**TEXTO DE LECTURA**
== == ==
El emotivo posteo del único sobreviviente de la "Masacre de Flores" tras la muerte del autor del crimen
La Masacre de Flores tuvo un sólo condenado, Fructuoso Álvarez González. Él fue hallado responsable del incendio de la casa de la familia Bagnatto el 17 de febrero de 1994 y del asesinato en ese contexto de José Bagnatto, su esposa, Alicia Noemí Plaza; sus hijos Fernando y Alejandro, y Nicolás Borda, un vecino del barrio que se había quedado a dormir.
Matías, el mayor de la familia, escapó y sobrevivió, pero creció en soledad, buscando justicia y amenazado por el victimario. El 30 de abril, Fructuoso Álvarez González falleció en el hospital de la cárcel de Ezeiza luego de una intervención quirúrgica. Después de 29 años de suplicio, para Matías Bagnatto apareció la paz y así lo escribió en sus redes sociales.
"Hoy sí por fin puedo decir se terminó. Mami, Pá, Fer, Ale, Nico, descansen en Paz. Los amo con todo mi corazón", puso el sobreviviente en sus cuentas de Instagram y Twitter. También le dedicó unas palabras a su abuela: "Daría mi vida entera por abrazarte y estar juntos este día después de 30 años de sufrimiento. Vos también mi amor ahora descansá en paz. Te amo, abu hermosa".
== == ==
**Entradas de datos guardadas**
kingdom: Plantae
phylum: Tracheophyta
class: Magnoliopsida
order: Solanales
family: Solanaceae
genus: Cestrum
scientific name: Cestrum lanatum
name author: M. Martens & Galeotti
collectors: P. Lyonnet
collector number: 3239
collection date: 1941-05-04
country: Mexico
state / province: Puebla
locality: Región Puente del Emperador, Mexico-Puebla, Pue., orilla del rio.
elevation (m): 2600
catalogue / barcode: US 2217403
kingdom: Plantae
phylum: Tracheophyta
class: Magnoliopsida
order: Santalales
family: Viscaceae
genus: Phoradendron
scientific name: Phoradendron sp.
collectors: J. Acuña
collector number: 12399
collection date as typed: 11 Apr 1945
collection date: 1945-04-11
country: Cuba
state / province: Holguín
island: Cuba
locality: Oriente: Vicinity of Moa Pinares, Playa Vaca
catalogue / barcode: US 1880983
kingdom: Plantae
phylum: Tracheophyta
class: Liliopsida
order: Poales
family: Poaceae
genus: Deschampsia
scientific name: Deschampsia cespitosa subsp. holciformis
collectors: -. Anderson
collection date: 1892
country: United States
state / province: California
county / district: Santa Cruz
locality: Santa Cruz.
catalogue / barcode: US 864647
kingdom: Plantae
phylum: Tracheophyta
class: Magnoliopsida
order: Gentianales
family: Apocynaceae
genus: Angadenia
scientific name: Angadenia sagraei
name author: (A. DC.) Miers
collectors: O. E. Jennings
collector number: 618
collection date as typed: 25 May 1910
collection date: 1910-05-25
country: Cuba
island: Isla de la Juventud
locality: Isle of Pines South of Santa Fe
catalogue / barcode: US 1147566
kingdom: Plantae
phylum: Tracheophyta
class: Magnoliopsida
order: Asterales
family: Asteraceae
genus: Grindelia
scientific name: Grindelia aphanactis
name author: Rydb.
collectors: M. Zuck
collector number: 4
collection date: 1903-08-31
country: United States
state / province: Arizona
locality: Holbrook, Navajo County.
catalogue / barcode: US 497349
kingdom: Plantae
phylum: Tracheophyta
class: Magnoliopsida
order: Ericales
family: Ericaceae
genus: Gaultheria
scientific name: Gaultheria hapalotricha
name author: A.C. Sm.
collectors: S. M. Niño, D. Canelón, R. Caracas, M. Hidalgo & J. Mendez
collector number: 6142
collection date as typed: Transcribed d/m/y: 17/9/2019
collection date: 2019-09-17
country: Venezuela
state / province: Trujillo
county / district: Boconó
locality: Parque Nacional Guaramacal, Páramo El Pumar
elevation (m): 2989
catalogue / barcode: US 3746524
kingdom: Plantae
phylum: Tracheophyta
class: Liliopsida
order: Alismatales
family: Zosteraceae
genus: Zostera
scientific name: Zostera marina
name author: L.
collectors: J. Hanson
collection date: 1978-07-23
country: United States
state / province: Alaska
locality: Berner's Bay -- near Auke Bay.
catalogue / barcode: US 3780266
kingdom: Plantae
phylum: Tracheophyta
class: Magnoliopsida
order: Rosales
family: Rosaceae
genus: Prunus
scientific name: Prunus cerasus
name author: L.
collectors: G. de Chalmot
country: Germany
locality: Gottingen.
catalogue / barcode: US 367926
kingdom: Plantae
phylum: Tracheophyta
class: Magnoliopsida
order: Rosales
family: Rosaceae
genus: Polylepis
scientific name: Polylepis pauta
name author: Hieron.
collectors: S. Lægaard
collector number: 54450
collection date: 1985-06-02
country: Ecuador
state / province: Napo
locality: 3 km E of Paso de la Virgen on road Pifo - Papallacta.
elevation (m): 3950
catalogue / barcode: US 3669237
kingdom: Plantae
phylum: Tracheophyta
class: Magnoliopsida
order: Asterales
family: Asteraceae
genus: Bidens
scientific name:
== == ==
**CONSIGNA A**
Responde estas preguntas sobre el texto de la Masacre de Flores:
(i) ¿En qué fecha se produjo el incendio de la casa de la familia Bagnatto?
(ii) ¿En qué lugar falleció Fructuoso Álvarez González?
(iii) ¿En qué redes sociales publicó su mensaje el sobreviviente?
**CONSIGNA B**
Escribe la continuación del texto sobre la Masacre de Flores a partir de su último párrafo.

**RESPUESTA A**
(i) El 17 de febrero de 1994.
(ii) En el hospital de la cárcel de Ezeiza.
(iii) En Instagram y Twitter.

**RESPUESTA B**
El 28 de enero de 1994 la familia Bagnato recibió por última vez una amenaza por parte de Álvarez González, quien reclamaba una deuda de 180.000 dólares. José Bagnato había radicado varias denuncias por amenazas en la comisaría 38 de la Policía Federal, pero no pudieron evitar el ataque que ocurrió el 17 de febrero.
El asesino fue capturado cuatro días después, el 21 de febrero, y condenado el 10 de noviembre de 1995 por el Tribunal Oral en lo Criminal 12 a prisión perpetua. El 4 de marzo de 2004 Fructuoso Álvarez González fue trasladado a una cárcel de Madrid, luego de que éste haya recurrido a un tratado entre Argentina y España el cual permite a un extranjero a completar una condena en su país de origen, siempre que acredite vínculos familiares en esa nación y se haya hecho cargo de las costas del juicio.
El 22 de noviembre de 2008 fue liberado por los tribunales españoles, quienes convirtieron la condena a perpetua en una sentencia de 20 años de cárcel y debido a que la Justicia española anotó por error la fecha del crimen en 1990, en vez de 1994, Fructuoso ganó 4 años de cárcel y pudo pedir la libertad condicional.
El criminal volvió a la Argentina el 8 de diciembre de 2008 y fue recapturado el 14 de julio de 2011 por haberse descubierto irregularidades en su liberación. Cuando fue detenido estaba en un falso techo de una casa en Tortuguitas.
En el medio hubo algunos pedidos de fijación de pena que fueron rechazados y de libertad condicional del homicida que el 3 de febrero de este año fue incorporado a un programa de "prelibertad" por la jueza Nacional de Ejecución Penal N° 1, María Jimena Monsalve, quien también solicitó al Servicio Penitenciario Federal la elaboración de una serie de informes socioambientales para evaluar si el recluso estaba en condiciones de ser excarcelado. Esto fue negativo y Fructuoso Álvarez González encontró la muerte en la cárcel.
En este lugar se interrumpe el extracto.